Data records:
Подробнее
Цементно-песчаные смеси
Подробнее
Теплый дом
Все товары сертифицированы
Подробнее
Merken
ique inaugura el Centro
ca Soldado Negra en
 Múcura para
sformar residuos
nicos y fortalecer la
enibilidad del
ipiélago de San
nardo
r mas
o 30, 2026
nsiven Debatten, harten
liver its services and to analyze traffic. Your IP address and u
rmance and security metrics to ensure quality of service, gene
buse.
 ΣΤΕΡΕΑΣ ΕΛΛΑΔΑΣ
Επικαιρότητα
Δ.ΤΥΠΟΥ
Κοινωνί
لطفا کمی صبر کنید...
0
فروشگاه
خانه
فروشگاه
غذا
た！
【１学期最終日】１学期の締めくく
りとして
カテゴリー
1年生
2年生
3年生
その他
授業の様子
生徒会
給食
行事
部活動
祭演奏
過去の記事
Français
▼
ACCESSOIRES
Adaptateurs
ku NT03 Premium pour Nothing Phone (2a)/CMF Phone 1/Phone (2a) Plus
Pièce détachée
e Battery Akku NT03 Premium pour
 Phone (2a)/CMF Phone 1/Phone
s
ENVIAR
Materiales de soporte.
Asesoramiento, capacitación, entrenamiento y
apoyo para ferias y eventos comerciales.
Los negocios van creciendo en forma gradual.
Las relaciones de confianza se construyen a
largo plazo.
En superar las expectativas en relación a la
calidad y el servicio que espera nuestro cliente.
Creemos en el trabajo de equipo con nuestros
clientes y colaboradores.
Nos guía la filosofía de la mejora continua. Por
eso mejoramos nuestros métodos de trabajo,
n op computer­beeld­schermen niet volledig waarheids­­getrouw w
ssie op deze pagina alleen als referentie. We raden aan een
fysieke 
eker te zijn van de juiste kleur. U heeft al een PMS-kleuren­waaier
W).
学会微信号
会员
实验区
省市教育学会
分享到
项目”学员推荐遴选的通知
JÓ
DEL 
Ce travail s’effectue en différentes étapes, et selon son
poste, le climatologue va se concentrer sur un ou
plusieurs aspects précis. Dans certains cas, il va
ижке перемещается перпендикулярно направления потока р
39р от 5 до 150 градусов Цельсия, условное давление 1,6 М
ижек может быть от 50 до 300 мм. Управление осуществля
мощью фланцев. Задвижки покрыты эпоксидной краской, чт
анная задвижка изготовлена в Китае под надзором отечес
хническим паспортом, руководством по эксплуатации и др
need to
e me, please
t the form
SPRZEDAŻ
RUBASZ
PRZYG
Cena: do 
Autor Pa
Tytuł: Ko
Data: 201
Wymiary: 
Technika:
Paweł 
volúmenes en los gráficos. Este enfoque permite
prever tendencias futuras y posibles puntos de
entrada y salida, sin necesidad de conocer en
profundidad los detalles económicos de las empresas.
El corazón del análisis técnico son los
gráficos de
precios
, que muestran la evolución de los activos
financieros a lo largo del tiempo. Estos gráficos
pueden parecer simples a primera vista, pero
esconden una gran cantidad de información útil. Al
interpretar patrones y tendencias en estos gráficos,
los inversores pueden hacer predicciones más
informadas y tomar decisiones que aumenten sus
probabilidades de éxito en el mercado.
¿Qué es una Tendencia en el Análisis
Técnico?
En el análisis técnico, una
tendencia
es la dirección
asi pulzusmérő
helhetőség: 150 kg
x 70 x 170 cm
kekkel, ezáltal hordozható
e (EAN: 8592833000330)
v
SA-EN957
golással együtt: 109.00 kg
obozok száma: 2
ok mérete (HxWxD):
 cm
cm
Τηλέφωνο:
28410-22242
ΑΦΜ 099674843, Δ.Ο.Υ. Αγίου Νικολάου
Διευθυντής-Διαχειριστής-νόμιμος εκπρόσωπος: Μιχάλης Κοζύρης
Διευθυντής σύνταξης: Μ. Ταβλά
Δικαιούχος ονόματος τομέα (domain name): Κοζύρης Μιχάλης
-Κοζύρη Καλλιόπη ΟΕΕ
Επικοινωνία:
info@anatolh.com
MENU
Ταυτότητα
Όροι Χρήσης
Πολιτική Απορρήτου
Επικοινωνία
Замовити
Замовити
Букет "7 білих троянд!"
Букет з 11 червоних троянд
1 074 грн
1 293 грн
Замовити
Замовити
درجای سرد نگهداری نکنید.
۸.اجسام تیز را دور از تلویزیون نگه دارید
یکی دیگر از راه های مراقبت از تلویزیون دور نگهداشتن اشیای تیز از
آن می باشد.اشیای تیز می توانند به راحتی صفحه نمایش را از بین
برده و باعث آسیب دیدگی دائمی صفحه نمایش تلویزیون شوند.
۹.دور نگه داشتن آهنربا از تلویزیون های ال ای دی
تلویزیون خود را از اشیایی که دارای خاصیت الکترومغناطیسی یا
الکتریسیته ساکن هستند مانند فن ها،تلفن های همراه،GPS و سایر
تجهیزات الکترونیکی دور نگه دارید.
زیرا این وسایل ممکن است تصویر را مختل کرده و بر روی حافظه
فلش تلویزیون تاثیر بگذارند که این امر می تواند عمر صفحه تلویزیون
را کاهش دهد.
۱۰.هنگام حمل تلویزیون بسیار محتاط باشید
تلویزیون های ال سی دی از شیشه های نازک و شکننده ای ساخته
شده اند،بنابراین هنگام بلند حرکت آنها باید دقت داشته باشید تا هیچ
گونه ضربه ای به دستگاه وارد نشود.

■ **What is needed**
Lay out every line of text in the records above as a numbered list, omitting blank lines.

■ **Your response**
1. Подробнее
2. Цементно-песчаные смеси
3. Подробнее
4. Теплый дом
5. Все товары сертифицированы
6. Подробнее
7. Merken
8. ique inaugura el Centro
9. ca Soldado Negra en
10.  Múcura para
11. sformar residuos
12. nicos y fortalecer la
13. enibilidad del
14. ipiélago de San
15. nardo
16. r mas
17. o 30, 2026
18. nsiven Debatten, harten
19. liver its services and to analyze traffic. Your IP address and u
20. rmance and security metrics to ensure quality of service, gene
21. buse.
22.  ΣΤΕΡΕΑΣ ΕΛΛΑΔΑΣ
23. Επικαιρότητα
24. Δ.ΤΥΠΟΥ
25. Κοινωνί
26. لطفا کمی صبر کنید...
27. 0
28. فروشگاه
29. خانه
30. فروشگاه
31. غذا
32. た！
33. 【１学期最終日】１学期の締めくく
34. りとして
35. カテゴリー
36. 1年生
37. 2年生
38. 3年生
39. その他
40. 授業の様子
41. 生徒会
42. 給食
43. 行事
44. 部活動
45. 祭演奏
46. 過去の記事
47. Français
48. ▼
49. ACCESSOIRES
50. Adaptateurs
51. ku NT03 Premium pour Nothing Phone (2a)/CMF Phone 1/Phone (2a) Plus
52. Pièce détachée
53. e Battery Akku NT03 Premium pour
54.  Phone (2a)/CMF Phone 1/Phone
55. s
56. ENVIAR
57. Materiales de soporte.
58. Asesoramiento, capacitación, entrenamiento y
59. apoyo para ferias y eventos comerciales.
60. Los negocios van creciendo en forma gradual.
61. Las relaciones de confianza se construyen a
62. largo plazo.
63. En superar las expectativas en relación a la
64. calidad y el servicio que espera nuestro cliente.
65. Creemos en el trabajo de equipo con nuestros
66. clientes y colaboradores.
67. Nos guía la filosofía de la mejora continua. Por
68. eso mejoramos nuestros métodos de trabajo,
69. n op computer­beeld­schermen niet volledig waarheids­­getrouw w
70. ssie op deze pagina alleen als referentie. We raden aan een
71. fysieke 
72. eker te zijn van de juiste kleur. U heeft al een PMS-kleuren­waaier
73. W).
74. 学会微信号
75. 会员
76. 实验区
77. 省市教育学会
78. 分享到
79. 项目”学员推荐遴选的通知
80. JÓ
81. DEL 
82. Ce travail s’effectue en différentes étapes, et selon son
83. poste, le climatologue va se concentrer sur un ou
84. plusieurs aspects précis. Dans certains cas, il va
85. ижке перемещается перпендикулярно направления потока р
86. 39р от 5 до 150 градусов Цельсия, условное давление 1,6 М
87. ижек может быть от 50 до 300 мм. Управление осуществля
88. мощью фланцев. Задвижки покрыты эпоксидной краской, чт
89. анная задвижка изготовлена в Китае под надзором отечес
90. хническим паспортом, руководством по эксплуатации и др
91. need to
92. e me, please
93. t the form
94. SPRZEDAŻ
95. RUBASZ
96. PRZYG
97. Cena: do 
98. Autor Pa
99. Tytuł: Ko
100. Data: 201
101. Wymiary: 
102. Technika:
103. Paweł 
104. volúmenes en los gráficos. Este enfoque permite
105. prever tendencias futuras y posibles puntos de
106. entrada y salida, sin necesidad de conocer en
107. profundidad los detalles económicos de las empresas.
108. El corazón del análisis técnico son los
109. gráficos de
110. precios
111. , que muestran la evolución de los activos
112. financieros a lo largo del tiempo. Estos gráficos
113. pueden parecer simples a primera vista, pero
114. esconden una gran cantidad de información útil. Al
115. interpretar patrones y tendencias en estos gráficos,
116. los inversores pueden hacer predicciones más
117. informadas y tomar decisiones que aumenten sus
118. probabilidades de éxito en el mercado.
119. ¿Qué es una Tendencia en el Análisis
120. Técnico?
121. En el análisis técnico, una
122. tendencia
123. es la dirección
124. asi pulzusmérő
125. helhetőség: 150 kg
126. x 70 x 170 cm
127. kekkel, ezáltal hordozható
128. e (EAN: 8592833000330)
129. v
130. SA-EN957
131. golással együtt: 109.00 kg
132. obozok száma: 2
133. ok mérete (HxWxD):
134.  cm
135. cm
136. Τηλέφωνο:
137. 28410-22242
138. ΑΦΜ 099674843, Δ.Ο.Υ. Αγίου Νικολάου
139. Διευθυντής-Διαχειριστής-νόμιμος εκπρόσωπος: Μιχάλης Κοζύρης
140. Διευθυντής σύνταξης: Μ. Ταβλά
141. Δικαιούχος ονόματος τομέα (domain name): Κοζύρης Μιχάλης
142. -Κοζύρη Καλλιόπη ΟΕΕ
143. Επικοινωνία:
144. info@anatolh.com
145. MENU
146. Ταυτότητα
147. Όροι Χρήσης
148. Πολιτική Απορρήτου
149. Επικοινωνία
150. Замовити
151. Замовити
152. Букет "7 білих троянд!"
153. Букет з 11 червоних троянд
154. 1 074 грн
155. 1 293 грн
156. Замовити
157. Замовити
158. درجای سرد نگهداری نکنید.
159. ۸.اجسام تیز را دور از تلویزیون نگه دارید
160. یکی دیگر از راه های مراقبت از تلویزیون دور نگهداشتن اشیای تیز از
161. آن می باشد.اشیای تیز می توانند به راحتی صفحه نمایش را از بین
162. برده و باعث آسیب دیدگی دائمی صفحه نمایش تلویزیون شوند.
163. ۹.دور نگه داشتن آهنربا از تلویزیون های ال ای دی
164. تلویزیون خود را از اشیایی که دارای خاصیت الکترومغناطیسی یا
165. الکتریسیته ساکن هستند مانند فن ها،تلفن های همراه،GPS و سایر
166. تجهیزات الکترونیکی دور نگه دارید.
167. زیرا این وسایل ممکن است تصویر را مختل کرده و بر روی حافظه
168. فلش تلویزیون تاثیر بگذارند که این امر می تواند عمر صفحه تلویزیون
169. را کاهش دهد.
170. ۱۰.هنگام حمل تلویزیون بسیار محتاط باشید
171. تلویزیون های ال سی دی از شیشه های نازک و شکننده ای ساخته
172. شده اند،بنابراین هنگام بلند حرکت آنها باید دقت داشته باشید تا هیچ
173. گونه ضربه ای به دستگاه وارد نشود.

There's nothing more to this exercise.